-- EXERCISE --
Here are some records. Repeat them all exactly.

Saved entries
== Segment start ==

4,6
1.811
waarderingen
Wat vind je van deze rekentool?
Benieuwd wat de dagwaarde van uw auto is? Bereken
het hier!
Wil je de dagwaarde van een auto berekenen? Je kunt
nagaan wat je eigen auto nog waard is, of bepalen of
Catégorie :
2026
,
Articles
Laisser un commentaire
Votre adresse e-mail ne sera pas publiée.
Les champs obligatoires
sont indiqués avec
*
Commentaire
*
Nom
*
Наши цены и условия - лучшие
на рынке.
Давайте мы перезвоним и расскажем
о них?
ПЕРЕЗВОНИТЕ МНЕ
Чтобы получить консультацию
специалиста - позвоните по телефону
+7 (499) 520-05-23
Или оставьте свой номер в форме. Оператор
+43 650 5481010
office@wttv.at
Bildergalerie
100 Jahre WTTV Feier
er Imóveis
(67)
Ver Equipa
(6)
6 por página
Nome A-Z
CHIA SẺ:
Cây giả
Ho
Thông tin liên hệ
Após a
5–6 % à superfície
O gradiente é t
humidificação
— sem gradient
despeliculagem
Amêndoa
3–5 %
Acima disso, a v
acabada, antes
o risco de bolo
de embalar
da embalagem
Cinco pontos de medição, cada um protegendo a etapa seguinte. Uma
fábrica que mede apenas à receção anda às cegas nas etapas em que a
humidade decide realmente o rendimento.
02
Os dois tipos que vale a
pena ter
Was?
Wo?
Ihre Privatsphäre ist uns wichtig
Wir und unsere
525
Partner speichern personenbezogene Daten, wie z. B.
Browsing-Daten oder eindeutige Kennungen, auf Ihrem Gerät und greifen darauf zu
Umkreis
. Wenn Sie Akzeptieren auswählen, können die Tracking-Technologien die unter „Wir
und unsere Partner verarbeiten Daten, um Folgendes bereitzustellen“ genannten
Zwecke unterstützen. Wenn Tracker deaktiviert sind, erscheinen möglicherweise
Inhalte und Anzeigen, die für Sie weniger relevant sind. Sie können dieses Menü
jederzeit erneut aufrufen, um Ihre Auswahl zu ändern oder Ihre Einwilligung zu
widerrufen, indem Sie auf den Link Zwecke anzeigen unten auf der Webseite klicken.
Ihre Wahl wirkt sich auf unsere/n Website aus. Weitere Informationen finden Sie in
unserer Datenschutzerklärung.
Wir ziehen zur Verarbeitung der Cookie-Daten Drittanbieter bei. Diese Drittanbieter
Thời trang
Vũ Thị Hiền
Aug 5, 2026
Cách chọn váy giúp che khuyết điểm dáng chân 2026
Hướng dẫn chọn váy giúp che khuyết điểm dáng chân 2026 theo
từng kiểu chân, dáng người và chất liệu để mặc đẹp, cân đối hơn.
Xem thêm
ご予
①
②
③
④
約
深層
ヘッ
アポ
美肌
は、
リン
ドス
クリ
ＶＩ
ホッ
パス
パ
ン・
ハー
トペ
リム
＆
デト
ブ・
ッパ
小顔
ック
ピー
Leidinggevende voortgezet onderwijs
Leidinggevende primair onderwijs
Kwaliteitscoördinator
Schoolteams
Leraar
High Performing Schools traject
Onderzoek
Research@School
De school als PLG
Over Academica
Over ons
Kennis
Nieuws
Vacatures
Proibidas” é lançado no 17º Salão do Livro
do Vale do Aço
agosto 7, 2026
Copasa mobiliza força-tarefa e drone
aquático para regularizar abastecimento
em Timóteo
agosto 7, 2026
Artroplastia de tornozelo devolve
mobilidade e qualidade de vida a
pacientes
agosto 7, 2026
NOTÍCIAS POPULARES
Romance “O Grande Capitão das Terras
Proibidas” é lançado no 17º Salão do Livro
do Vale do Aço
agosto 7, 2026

== Segment end ==

-- YOUR RESPONSE --
4,6
1.811
waarderingen
Wat vind je van deze rekentool?
Benieuwd wat de dagwaarde van uw auto is? Bereken
het hier!
Wil je de dagwaarde van een auto berekenen? Je kunt
nagaan wat je eigen auto nog waard is, of bepalen of
Catégorie :
2026
,
Articles
Laisser un commentaire
Votre adresse e-mail ne sera pas publiée.
Les champs obligatoires
sont indiqués avec
*
Commentaire
*
Nom
*
Наши цены и условия - лучшие
на рынке.
Давайте мы перезвоним и расскажем
о них?
ПЕРЕЗВОНИТЕ МНЕ
Чтобы получить консультацию
специалиста - позвоните по телефону
+7 (499) 520-05-23
Или оставьте свой номер в форме. Оператор
+43 650 5481010
office@wttv.at
Bildergalerie
100 Jahre WTTV Feier
er Imóveis
(67)
Ver Equipa
(6)
6 por página
Nome A-Z
CHIA SẺ:
Cây giả
Ho
Thông tin liên hệ
Após a
5–6 % à superfície
O gradiente é t
humidificação
— sem gradient
despeliculagem
Amêndoa
3–5 %
Acima disso, a v
acabada, antes
o risco de bolo
de embalar
da embalagem
Cinco pontos de medição, cada um protegendo a etapa seguinte. Uma
fábrica que mede apenas à receção anda às cegas nas etapas em que a
humidade decide realmente o rendimento.
02
Os dois tipos que vale a
pena ter
Was?
Wo?
Ihre Privatsphäre ist uns wichtig
Wir und unsere
525
Partner speichern personenbezogene Daten, wie z. B.
Browsing-Daten oder eindeutige Kennungen, auf Ihrem Gerät und greifen darauf zu
Umkreis
. Wenn Sie Akzeptieren auswählen, können die Tracking-Technologien die unter „Wir
und unsere Partner verarbeiten Daten, um Folgendes bereitzustellen“ genannten
Zwecke unterstützen. Wenn Tracker deaktiviert sind, erscheinen möglicherweise
Inhalte und Anzeigen, die für Sie weniger relevant sind. Sie können dieses Menü
jederzeit erneut aufrufen, um Ihre Auswahl zu ändern oder Ihre Einwilligung zu
widerrufen, indem Sie auf den Link Zwecke anzeigen unten auf der Webseite klicken.
Ihre Wahl wirkt sich auf unsere/n Website aus. Weitere Informationen finden Sie in
unserer Datenschutzerklärung.
Wir ziehen zur Verarbeitung der Cookie-Daten Drittanbieter bei. Diese Drittanbieter
Thời trang
Vũ Thị Hiền
Aug 5, 2026
Cách chọn váy giúp che khuyết điểm dáng chân 2026
Hướng dẫn chọn váy giúp che khuyết điểm dáng chân 2026 theo
từng kiểu chân, dáng người và chất liệu để mặc đẹp, cân đối hơn.
Xem thêm
ご予
①
②
③
④
約
深層
ヘッ
アポ
美肌
は、
リン
ドス
クリ
ＶＩ
ホッ
パス
パ
ン・
ハー
トペ
リム
＆
デト
ブ・
ッパ
小顔
ック
ピー
Leidinggevende voortgezet onderwijs
Leidinggevende primair onderwijs
Kwaliteitscoördinator
Schoolteams
Leraar
High Performing Schools traject
Onderzoek
Research@School
De school als PLG
Over Academica
Over ons
Kennis
Nieuws
Vacatures
Proibidas” é lançado no 17º Salão do Livro
do Vale do Aço
agosto 7, 2026
Copasa mobiliza força-tarefa e drone
aquático para regularizar abastecimento
em Timóteo
agosto 7, 2026
Artroplastia de tornozelo devolve
mobilidade e qualidade de vida a
pacientes
agosto 7, 2026
NOTÍCIAS POPULARES
Romance “O Grande Capitão das Terras
Proibidas” é lançado no 17º Salão do Livro
do Vale do Aço
agosto 7, 2026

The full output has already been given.